── Material for the task ──

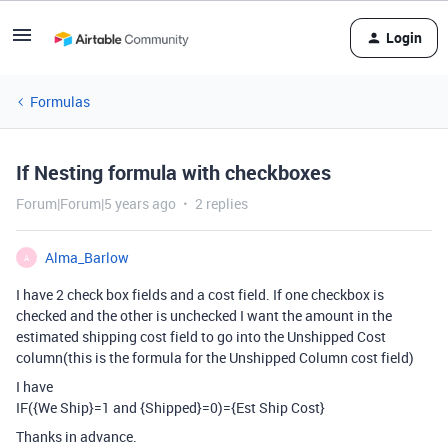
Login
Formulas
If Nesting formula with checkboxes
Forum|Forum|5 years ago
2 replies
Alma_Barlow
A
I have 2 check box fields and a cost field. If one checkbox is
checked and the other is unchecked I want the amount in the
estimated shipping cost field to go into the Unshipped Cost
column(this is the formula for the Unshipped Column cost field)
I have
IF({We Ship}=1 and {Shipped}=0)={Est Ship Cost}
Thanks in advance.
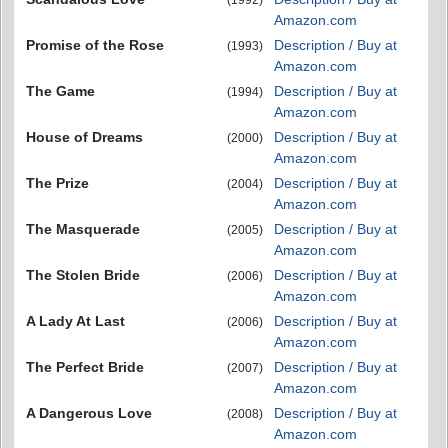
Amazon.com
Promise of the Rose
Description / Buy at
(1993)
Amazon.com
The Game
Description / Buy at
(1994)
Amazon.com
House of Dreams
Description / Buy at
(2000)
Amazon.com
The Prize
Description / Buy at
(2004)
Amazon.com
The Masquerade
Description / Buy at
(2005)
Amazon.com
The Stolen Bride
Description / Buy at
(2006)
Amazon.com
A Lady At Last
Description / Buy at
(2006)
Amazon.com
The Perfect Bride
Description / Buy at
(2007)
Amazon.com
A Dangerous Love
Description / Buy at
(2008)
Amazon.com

───
── Material for the task ──

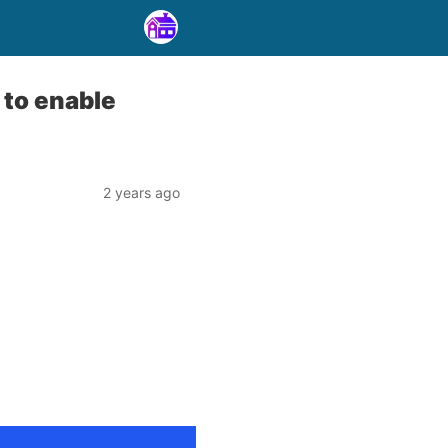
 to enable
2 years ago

───
── Material for the task ──

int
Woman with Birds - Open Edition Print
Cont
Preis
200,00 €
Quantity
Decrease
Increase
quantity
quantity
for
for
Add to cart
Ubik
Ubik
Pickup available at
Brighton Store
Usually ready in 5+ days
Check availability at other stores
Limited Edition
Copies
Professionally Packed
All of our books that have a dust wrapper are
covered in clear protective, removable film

───

**What is needed**. Report each line of the items above that contains the string "with". Uppercase and lowercase count as different.

**Written solution**.
If Nesting formula with checkboxes
Woman with Birds - Open Edition Print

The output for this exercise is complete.